▶ _Available data_:
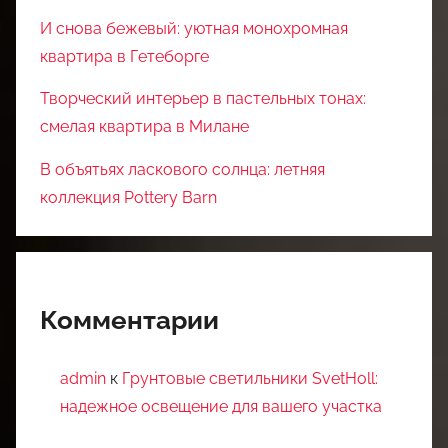
И снова бежевый: уютная монохромная
квартира в Гетеборге
Творческий интерьер в пастельных тонах:
смелая квартира в Милане
В объятьях ласкового солнца: летняя
коллекция Pottery Barn
Комментарии
admin
к
Грунтовые светильники SvetHoll:
надежное освещение для вашего участка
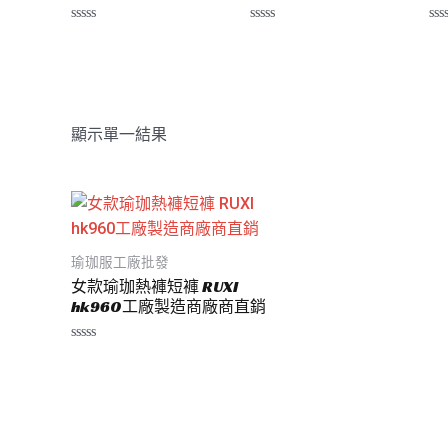
評
評
評
分
分
分
0
0
0
滿
滿
滿
分
分
分
5
5
5
顯示單一結果
瑜珈服工廠批發
女款瑜珈熱褲短褲 RUXI
hk960工廠製造商廠商直銷
評
分
0
滿
分
5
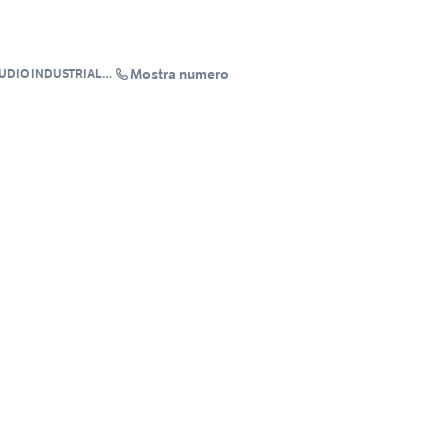
Mostra numero
TUDIO INDUSTRIALE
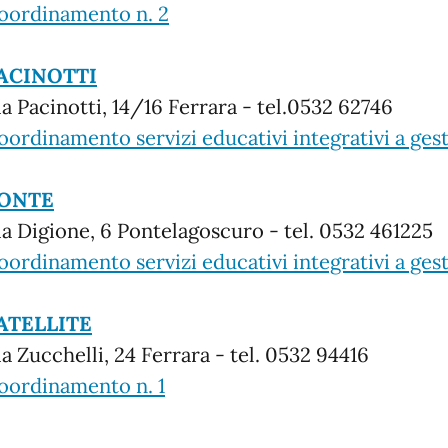
oordinamento n. 2
ACINOTTI
ia Pacinotti, 14/16 Ferrara - tel.0532 62746
oordinamento servizi educativi integrativi a gest
ONTE
ia Digione, 6 Pontelagoscuro - tel. 0532 461225
oordinamento servizi educativi integrativi a gest
ATELLITE
ia Zucchelli, 24 Ferrara - tel. 0532 94416
oordinamento n. 1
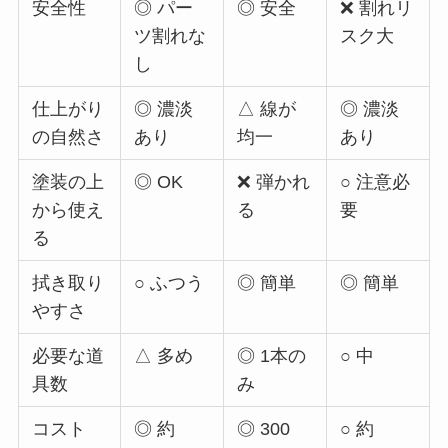
安全性
◎ パー
◎ 安全
❌ 割れリ
ツ割れな
スク大
し
仕上がり
◎ 濃淡
△ 線が
◎ 濃淡
の自然さ
あり
均一
あり
塗装の上
◎ OK
❌ 弾かれ
○ 注意必
から使え
る
要
る
拭き取り
○ ふつう
◎ 簡単
◎ 簡単
やすさ
必要な道
△ 多め
◎ 1本の
○ 中
具数
み
コスト
◎ 約
◎ 300
○ 約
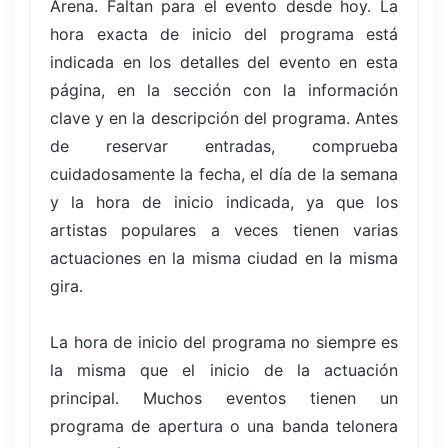
Arena. Faltan para el evento desde hoy. La
hora exacta de inicio del programa está
indicada en los detalles del evento en esta
página, en la sección con la información
clave y en la descripción del programa. Antes
de reservar entradas, comprueba
cuidadosamente la fecha, el día de la semana
y la hora de inicio indicada, ya que los
artistas populares a veces tienen varias
actuaciones en la misma ciudad en la misma
gira.
La hora de inicio del programa no siempre es
la misma que el inicio de la actuación
principal. Muchos eventos tienen un
programa de apertura o una banda telonera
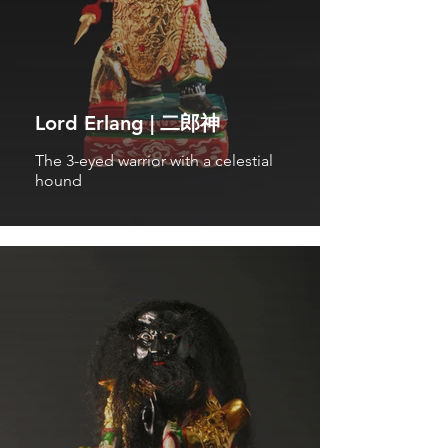
Lord Erlang | 二郎神
The 3-eyed warrior with a celestial
hound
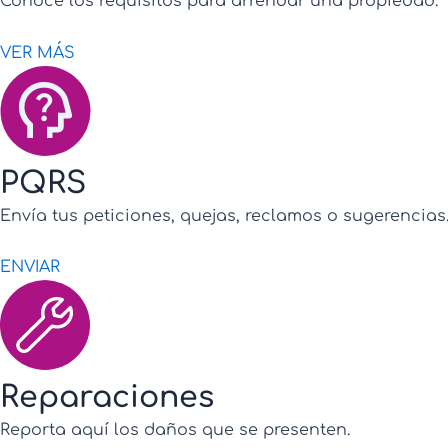
Conoce los requisitos para arrendar una propiedad.
VER MÁS
PQRS
Envía tus peticiones, quejas, reclamos o sugerencias
ENVIAR
Reparaciones
Reporta aquí los daños que se presenten.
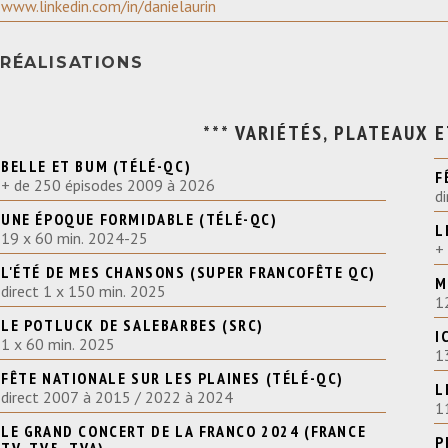
www.linkedin.com/in/danielaurin
RÉALISATIONS
*** VARIÉTÉS, PLATEAUX 
BELLE ET BUM (TÉLÉ-QC)
F
+ de 250 épisodes 2009 à 2026
d
UNE ÉPOQUE FORMIDABLE (TÉLÉ-QC)
L
19 x 60 min. 2024-25
+
L'ÉTÉ DE MES CHANSONS (SUPER FRANCOFÊTE QC)
M
direct 1 x 150 min. 2025
1
LE POTLUCK DE SALEBARBES (SRC)
I
1 x 60 min. 2025
1
FÊTE NATIONALE SUR LES PLAINES (TÉLÉ-QC)
L
direct 2007 à 2015 / 2022 à 2024
1
LE GRAND CONCERT DE LA FRANCO 2024 (FRANCE
P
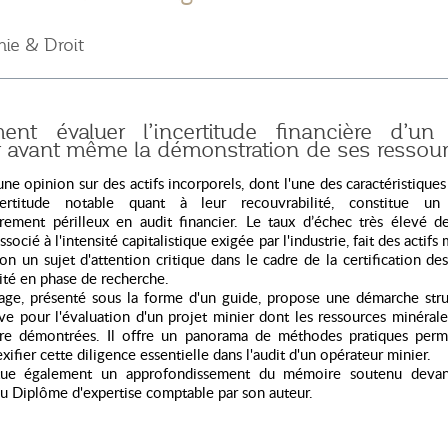
ie & Droit
nt évaluer l’incertitude financière d’un 
r avant même la démonstration de ses ressour
ne opinion sur des actifs incorporels, dont l'une des caractéristique
certitude notable quant à leur recouvrabilité, constitue un
èrement périlleux en audit financier. Le taux d’échec très élevé d
ssocié à l'intensité capitalistique exigée par l'industrie, fait des actifs
on un sujet d'attention critique dans le cadre de la certification d
ité en phase de recherche.
age, présenté sous la forme d'un guide, propose une démarche stru
ve pour l'évaluation d'un projet minier dont les ressources minéral
re démontrées. Il offre un panorama de méthodes pratiques perm
ifier cette diligence essentielle dans l'audit d'un opérateur minier.
itue également un approfondissement du mémoire soutenu devan
du Diplôme d'expertise comptable par son auteur.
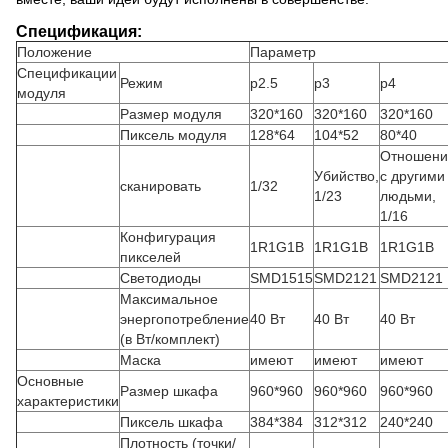
Спецификация:
Положение
Параметр
Спецификации
Режим
p2.5
p3
p4
модуля
Размер модуля
320*160
320*160
320*160
Пиксель модуля
128*64
104*52
80*40
Отношени
Убийство,
с другими
сканировать
1/32
1/23
людьми,
1/16
Конфигурация
1R1G1B
1R1G1B
1R1G1B
пикселей
Светодиоды
SMD1515
SMD2121
SMD2121
Максимальное
энергопотребление
40 Вт
40 Вт
40 Вт
(в Вт/комплект)
Маска
имеют
имеют
имеют
Основные
Размер шкафа
960*960
960*960
960*960
характеристики
Пиксель шкафа
384*384
312*312
240*240
Плотность (точки/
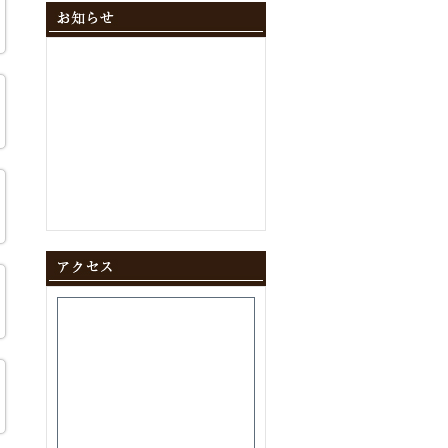
2024年12月
(10)
2024年11月
(9)
2024年10月
(11)
2024年9月
(8)
2024年8月
(8)
2024年7月
(9)
2024年6月
(12)
2024年5月
(10)
2024年4月
(10)
2024年3月
(10)
2024年2月
(9)
2024年1月
(8)
2023年12月
(10)
2023年11月
(11)
2023年10月
(9)
2023年9月
(9)
2023年8月
(10)
2023年7月
(8)
2023年6月
(11)
2023年5月
(9)
2023年4月
(9)
2023年3月
(11)
2023年2月
(8)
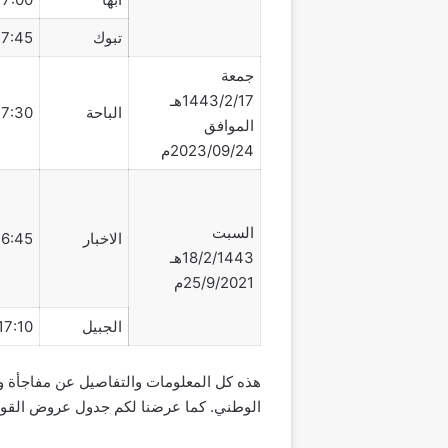
تبوك
17:45 مساء
جمعة
1443/2/17هـ
الباحة
17:30 مساء
الموافق
2023/09/24م
السبت
الاخبار
16:45 مساء
18/2/1443هـ
25/9/2021م
الجبيل
17:10 مساءً
الوطني. كما عرضنا لكم جدول عروض القوات ا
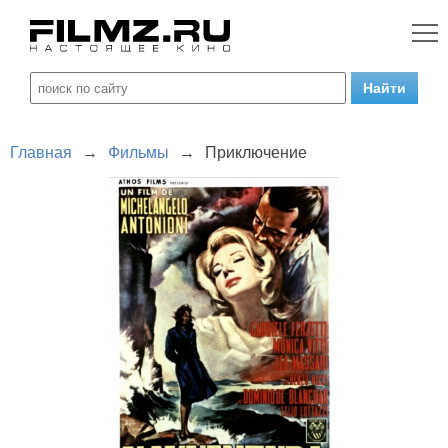
Главная
→
Фильмы
→
Приключение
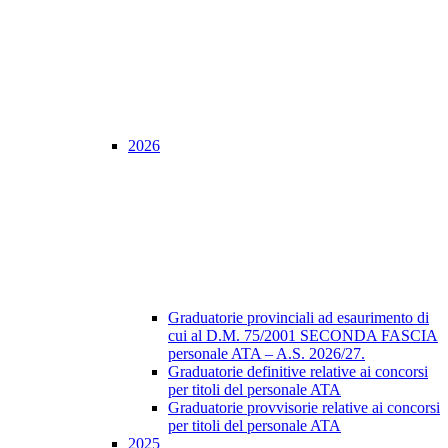
2026
Graduatorie provinciali ad esaurimento di
cui al D.M. 75/2001 SECONDA FASCIA
personale ATA – A.S. 2026/27.
Graduatorie definitive relative ai concorsi
per titoli del personale ATA
Graduatorie provvisorie relative ai concorsi
per titoli del personale ATA
2025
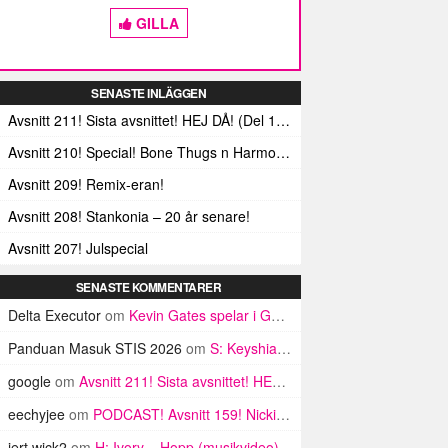
GILLA
SENASTE INLÄGGEN
Avsnitt 211! Sista avsnittet! HEJ DÅ! (Del 1 och 2)
Avsnitt 210! Special! Bone Thugs n Harmonys album E.1999 Eternal
Avsnitt 209! Remix-eran!
Avsnitt 208! Stankonia – 20 år senare!
Avsnitt 207! Julspecial
SENASTE KOMMENTARER
Delta Executor
om
Kevin Gates spelar i GBG på onsdag
Panduan Masuk STIS 2026
om
S: Keyshia Cole, K. Michelle och ratchetifieringen av rnb
google
om
Avsnitt 211! Sista avsnittet! HEJ DÅ! (Del 1 och 2)
eechyjee
om
PODCAST! Avsnitt 159! Nicki Minaj-specialen!
jert wick2
om
H: Ivory – Hopp (musikvideo)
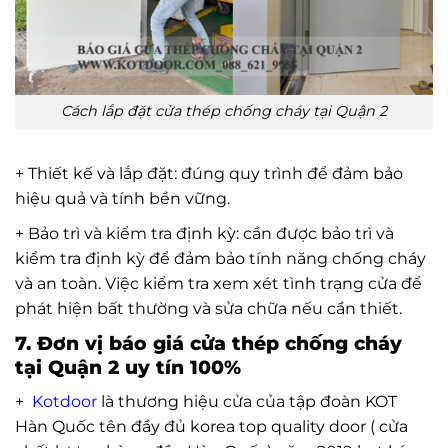
Cách lắp đặt cửa thép chống cháy tại Quận 2
+ Thiết kế và lắp đặt: đúng quy trình để đảm bảo
hiệu quả và tính bền vững.
+ Bảo trì và kiểm tra định kỳ: cần được bảo trì và
kiểm tra định kỳ để đảm bảo tính năng chống cháy
và an toàn. Việc kiểm tra xem xét tình trạng cửa để
phát hiện bất thường và sửa chữa nếu cần thiết.
7. Đơn vị báo giá cửa thép chống cháy
tại Quận 2 uy tín 100%
+
Kotdoor
là thương hiệu cửa của tập đoàn KOT
Hàn Quốc tên đầy đủ korea top quality door ( cửa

▶ _Your goal_: Please show every line of the listing above that contains the word "Quận", copying each line in full.

▶ _Answer to this exercise_:
Cách lắp đặt cửa thép chống cháy tại Quận 2
tại Quận 2 uy tín 100%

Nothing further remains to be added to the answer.